労働組合と市民、弁護士が共同で市民課委託 断念させた
市民本位の市政実現させたい 大阪・吹田市労連
▲4月21日の「吹田市に市民課業務委託を断念させた たたかいに学ぶつどい」に、オンライン含め約50人が参加しました
大阪・吹田市で計画されていた市民課窓口の業務委託が吹田市労連(以下、組合)と専門家や市民団体などが共同しすすめた運動を受けて、市議会で撤回されました。個人情報保護や委託費の増大などの問題が指摘され、市民からは「個人情報は信頼できる職員に」「委託に不安がある」と委託反対の声が集まりました。
他市で前例増える委託費用と待ち時間
市民課の窓口委託計画が昨年11月に突如持ち出され、委託料を含む当初予算案が2月議会で計上されることが年明けに明らかに。組合は委託計画の撤回を申し入れ、当局が参考としている他市の前例を調査するとともに、当局に説明会を開催させ、会計年度任用職員の団体交渉を行いました。

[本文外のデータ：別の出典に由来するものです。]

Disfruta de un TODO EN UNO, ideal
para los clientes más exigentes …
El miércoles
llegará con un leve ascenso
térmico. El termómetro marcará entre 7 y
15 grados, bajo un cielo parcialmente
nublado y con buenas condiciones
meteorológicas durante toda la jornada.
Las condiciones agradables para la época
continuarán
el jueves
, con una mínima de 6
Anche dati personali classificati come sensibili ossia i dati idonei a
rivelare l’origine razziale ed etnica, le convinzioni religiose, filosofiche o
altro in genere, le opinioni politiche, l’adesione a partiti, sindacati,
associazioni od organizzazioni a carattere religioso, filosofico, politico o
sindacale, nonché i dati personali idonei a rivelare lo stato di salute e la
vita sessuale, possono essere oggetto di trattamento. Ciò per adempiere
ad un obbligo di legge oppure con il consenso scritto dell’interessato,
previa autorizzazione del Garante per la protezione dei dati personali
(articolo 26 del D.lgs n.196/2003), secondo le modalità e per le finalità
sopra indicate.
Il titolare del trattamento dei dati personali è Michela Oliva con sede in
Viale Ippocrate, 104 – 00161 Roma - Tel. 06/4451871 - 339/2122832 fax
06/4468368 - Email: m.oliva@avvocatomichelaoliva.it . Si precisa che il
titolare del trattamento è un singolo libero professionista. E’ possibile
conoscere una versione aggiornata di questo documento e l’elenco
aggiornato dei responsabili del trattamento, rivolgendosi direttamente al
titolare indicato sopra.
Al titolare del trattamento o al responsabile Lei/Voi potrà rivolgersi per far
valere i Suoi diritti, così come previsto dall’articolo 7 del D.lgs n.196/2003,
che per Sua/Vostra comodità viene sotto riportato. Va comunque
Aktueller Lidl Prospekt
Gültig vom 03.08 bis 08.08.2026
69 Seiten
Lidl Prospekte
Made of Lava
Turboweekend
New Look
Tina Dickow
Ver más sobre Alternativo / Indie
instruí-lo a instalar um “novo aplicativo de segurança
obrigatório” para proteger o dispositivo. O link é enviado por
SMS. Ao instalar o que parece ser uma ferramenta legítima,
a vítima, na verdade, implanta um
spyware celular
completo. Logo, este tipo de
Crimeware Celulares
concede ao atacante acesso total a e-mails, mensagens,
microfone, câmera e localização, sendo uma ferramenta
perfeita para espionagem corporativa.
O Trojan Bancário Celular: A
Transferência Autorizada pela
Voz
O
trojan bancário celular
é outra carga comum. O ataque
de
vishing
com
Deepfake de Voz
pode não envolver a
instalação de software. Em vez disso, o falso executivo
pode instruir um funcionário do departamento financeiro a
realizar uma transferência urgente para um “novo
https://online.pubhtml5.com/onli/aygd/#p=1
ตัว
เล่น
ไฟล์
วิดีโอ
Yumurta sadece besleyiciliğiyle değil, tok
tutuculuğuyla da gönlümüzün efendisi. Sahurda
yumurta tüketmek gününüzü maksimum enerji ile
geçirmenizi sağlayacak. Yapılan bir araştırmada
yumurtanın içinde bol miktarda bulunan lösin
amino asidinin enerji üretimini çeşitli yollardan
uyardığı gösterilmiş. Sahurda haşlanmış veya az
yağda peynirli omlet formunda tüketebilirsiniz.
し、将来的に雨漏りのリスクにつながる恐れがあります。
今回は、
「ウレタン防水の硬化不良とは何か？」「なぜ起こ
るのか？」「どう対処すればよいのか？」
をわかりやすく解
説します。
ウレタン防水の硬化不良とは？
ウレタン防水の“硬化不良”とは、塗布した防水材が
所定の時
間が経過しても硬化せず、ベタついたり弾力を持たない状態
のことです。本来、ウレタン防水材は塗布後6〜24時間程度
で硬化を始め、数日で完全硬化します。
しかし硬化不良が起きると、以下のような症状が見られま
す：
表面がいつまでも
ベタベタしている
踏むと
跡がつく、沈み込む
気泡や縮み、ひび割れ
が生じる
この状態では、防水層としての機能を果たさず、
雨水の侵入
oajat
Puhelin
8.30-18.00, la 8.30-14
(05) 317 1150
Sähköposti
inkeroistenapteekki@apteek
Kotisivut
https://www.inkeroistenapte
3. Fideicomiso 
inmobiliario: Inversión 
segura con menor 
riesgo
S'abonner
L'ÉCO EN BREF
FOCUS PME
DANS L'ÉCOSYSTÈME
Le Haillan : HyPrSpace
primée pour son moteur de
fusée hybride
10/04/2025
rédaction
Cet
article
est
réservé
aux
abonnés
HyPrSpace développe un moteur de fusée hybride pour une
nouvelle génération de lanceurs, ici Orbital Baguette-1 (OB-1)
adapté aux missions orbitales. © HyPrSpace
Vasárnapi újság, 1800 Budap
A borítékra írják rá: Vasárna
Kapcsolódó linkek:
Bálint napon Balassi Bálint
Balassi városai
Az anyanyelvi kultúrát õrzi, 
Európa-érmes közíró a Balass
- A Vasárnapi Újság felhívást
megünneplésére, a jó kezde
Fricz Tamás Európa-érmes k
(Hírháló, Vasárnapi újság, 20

市民に知らせずすすめようとする動きに、二宮厚美・神戸大学名誉教授などが呼びかけ、「吹田の豊かな公共を取り戻す市民の会(以下、市民の会)」が発足。組合と市民の会や弁護士有志で、すでに先行する他市では委託により待ち時間が増え、委託費も更新のたびに増大している実態を指摘し、議会や市民に委託撤回を訴えてきました。
「委託しないで」の声広がり委託撤回へ
市民の会は、市内各地で市長あてのひとことハガキ付きビラを配布し、短期間で400通を超える返信が集まりました。ハガキには「計画を知らなかった」「委託に不安がある」とたくさんの声があり、寄せられたハガキを市長へ提出しました。また、弁護士による意見書も提出され、偽装請負の法的問題などについて追及しました。
拙速なすすめ方やコスト削減にはならないことが議会で明らかになるなど紛糾し、当局も委託料を削除した修正予算案を提出し、事実上委託計画は撤回になりました。
委託許さず住民本位の行政と政治へ
4月21日の「たたかいに学ぶつどい」で、丹羽野和夫吹田市労連委員長は、「市民課業務委託を断念させることができたのは、①市労連による委託問題点の発信、②それを受けとめた住民の運動、③弁護士意見書による指摘、④住民の声と専門家の意見を受けとめた市議会の良識の発揮など条件がそろった点にある。あらためて市民の会及び協力いただいたみなさんに感謝したい」とあいさつしました。
二宮名誉教授は「今回の委託計画は、国の『自治体戦略2040構想』が背景にある。人口が減少する2040年に向けて、デジタル化で職員数の半減など自治体の再編がねらわれている。たたかいはこれからだ」と警鐘を鳴らしました。
組合は「今回の教訓をいかし、いっそう、市民本位の市政実現に向けて奮闘したい」と訴えました。